**Work request 1**
In the saved entries, starting at the first row and ending at the row containing "Sala d’Ercole approva", rename "cookie" to "biscotto" and give those rows again with nothing else changed.

**Document extract**
I have been a strong admirer of the Houston Declaration that I think
morally, legally, and politically responds in an inspiring and convincing
way to the terrible ordeal that continues to confront the Palestinian people
and that has been misleadingly diverted by this charade of international
negotiations between representatives of the State of Israel, of the
Palestinian Authority and the mediation of the United States Government.
This is a charade in two different ways. One is that it creates a cruel
deception that, somehow or other, there is a sincere search for a just
settlement of the conflict. And secondly, it creates the view that the
contours of a just settlement involve the establishment of two separate
states in the historic Palestine Mandate. That deception is very misleading
at this stage, given the encroachment on post-67 occupied Palestine by way
of the settlements, by the construction of the security wall, and by a
series of house demolitions, imposed residence requirements--all sorts of
deliberate undertakings by Israel to make a viable Palestinian distinct
state a political impossibility. And yet at the same time Israel, with U.S.
backing, pretends that a solution would involve two separate political
entities.

My judgment, coinciding with the orientation and the various assertions of
the Houston Declaration, is that the genuine search for a just peace at this
stage depends on building a strong political and moral consensus in favor
of a one-state solution: the state being of secular character, equal to all
people living within its borders, comprising the whole of the territory that
was constituted by historic Palestine, and bringing human rights and
democracy and dignity to both of these embattled peoples.

It is a difficult political path to move from the existing state of affairs
in the direction of the Houston Declaration and the idea of a one-state
solution. It is in contradiction to the Zionist project of establishing a
Jewish state, a project that has been intensified by the right-wing drift of
Israeli politics that now goes to the extreme of enacting a law that
requires non-Jewish applicants for Israeli citizenship to proclaim their
loyalty to a Jewish State. Such a ethnocratic state is inconsistent with
human rights, and consigns the 1.4 million Palestinians living in Israel as
Israeli citizens to a permanent condition of second-class and humiliating
citizenship. So that in terms--practical terms--of solving the conflict, of
overcoming discrimination against Palestinians, of providing an equal kind
of access for the Palestinian and Jewish Diaspora, there is a very powerful
case, a practical case, in favor of a one-state solution. But how one
achieves the kind of political consensus that would translate this legal and
moral consensus into a just solution is the challenge that faces all of
those of us that seek peace and justice for the two peoples.

So I wish that I could be with you to attend this historic occasion that
launches in a serious way the Houston Declaration and a campaign for
support to the ideas that are contained within it, but I know that the
organizing efforts of the conveners will produce a meaningful initiation of
this important campaign and will bring about a change in the dominant
dialogue, which up to this point has not given the attention that is needed
to a one-state solution. And it should be mentioned, just in concluding my
remarks, that it is more than just a practical matter of adapting to the
realities of the current situation on the ground in Israel and Palestine. It
is also a matter of fulfilling a conception of how people should live
together well. The notion of separating people by their ethnic and religious
identities is a very regressive idea and so I’m very much attached to this
vision of a single state in historic Palestine that brings peace and justice
to both peoples.

ODS: What do you think the hopes and aspirations of this conference
should be?

Dr. Richard Falk: I think that the conference should clarify any concerns.

**Work request 2**
According to the statement on the Houston Declaration, how many Palestinians live in Israel as Israeli citizens?

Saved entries

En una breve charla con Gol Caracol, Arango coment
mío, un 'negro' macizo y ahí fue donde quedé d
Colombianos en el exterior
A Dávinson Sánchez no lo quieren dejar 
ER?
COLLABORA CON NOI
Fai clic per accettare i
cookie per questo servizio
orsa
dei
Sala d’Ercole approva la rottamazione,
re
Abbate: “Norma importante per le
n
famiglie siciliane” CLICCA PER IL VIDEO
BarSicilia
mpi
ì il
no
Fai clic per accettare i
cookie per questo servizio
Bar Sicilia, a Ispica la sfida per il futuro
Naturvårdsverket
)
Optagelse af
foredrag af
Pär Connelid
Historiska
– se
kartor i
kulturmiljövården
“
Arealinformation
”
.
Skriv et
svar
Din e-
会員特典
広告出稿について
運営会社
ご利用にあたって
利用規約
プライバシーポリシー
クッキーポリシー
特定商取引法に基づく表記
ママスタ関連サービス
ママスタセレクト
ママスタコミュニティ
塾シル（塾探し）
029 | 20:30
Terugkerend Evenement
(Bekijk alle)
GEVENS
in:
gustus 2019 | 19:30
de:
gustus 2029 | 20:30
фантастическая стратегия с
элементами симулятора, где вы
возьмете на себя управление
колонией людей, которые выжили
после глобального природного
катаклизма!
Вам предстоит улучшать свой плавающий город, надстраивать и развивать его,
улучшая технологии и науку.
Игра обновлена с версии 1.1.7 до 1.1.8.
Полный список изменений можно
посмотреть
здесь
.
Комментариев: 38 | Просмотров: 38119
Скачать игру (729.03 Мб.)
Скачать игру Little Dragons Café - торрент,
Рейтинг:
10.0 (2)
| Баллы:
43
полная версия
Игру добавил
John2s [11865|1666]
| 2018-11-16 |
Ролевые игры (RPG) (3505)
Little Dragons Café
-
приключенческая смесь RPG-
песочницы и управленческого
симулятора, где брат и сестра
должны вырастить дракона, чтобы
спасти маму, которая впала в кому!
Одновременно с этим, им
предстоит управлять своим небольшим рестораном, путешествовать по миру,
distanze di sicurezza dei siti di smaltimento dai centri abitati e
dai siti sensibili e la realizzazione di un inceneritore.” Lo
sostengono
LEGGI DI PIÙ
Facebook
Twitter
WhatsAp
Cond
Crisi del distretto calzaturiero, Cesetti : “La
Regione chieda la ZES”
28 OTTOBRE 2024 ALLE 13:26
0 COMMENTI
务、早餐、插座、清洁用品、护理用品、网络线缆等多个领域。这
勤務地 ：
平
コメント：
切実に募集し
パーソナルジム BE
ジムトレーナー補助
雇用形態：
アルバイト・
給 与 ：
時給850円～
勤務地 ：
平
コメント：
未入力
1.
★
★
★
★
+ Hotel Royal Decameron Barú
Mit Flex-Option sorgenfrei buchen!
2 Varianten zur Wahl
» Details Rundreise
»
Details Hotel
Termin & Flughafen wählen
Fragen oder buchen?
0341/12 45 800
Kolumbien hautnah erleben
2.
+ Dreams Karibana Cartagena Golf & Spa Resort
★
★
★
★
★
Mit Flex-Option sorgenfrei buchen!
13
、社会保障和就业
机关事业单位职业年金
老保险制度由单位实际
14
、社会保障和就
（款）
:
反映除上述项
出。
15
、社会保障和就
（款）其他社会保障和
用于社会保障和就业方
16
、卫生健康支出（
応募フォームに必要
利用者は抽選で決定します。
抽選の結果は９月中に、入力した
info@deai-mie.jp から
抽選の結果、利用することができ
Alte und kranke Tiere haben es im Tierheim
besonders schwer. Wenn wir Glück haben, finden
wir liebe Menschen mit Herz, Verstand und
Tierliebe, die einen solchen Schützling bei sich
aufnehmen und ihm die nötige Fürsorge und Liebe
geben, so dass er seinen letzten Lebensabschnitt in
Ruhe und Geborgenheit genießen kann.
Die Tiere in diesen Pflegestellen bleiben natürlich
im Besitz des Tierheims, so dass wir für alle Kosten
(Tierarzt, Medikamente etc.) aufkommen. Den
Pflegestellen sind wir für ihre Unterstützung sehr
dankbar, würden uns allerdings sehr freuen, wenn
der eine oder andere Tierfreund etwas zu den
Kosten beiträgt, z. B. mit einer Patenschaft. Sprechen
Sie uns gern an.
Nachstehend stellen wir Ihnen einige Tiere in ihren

**Your response 1**
En una breve charla con Gol Caracol, Arango coment
mío, un 'negro' macizo y ahí fue donde quedé d
Colombianos en el exterior
A Dávinson Sánchez no lo quieren dejar 
ER?
COLLABORA CON NOI
Fai clic per accettare i
biscotto per questo servizio
orsa
dei
Sala d’Ercole approva la rottamazione,

**Your response 2**
1.4 million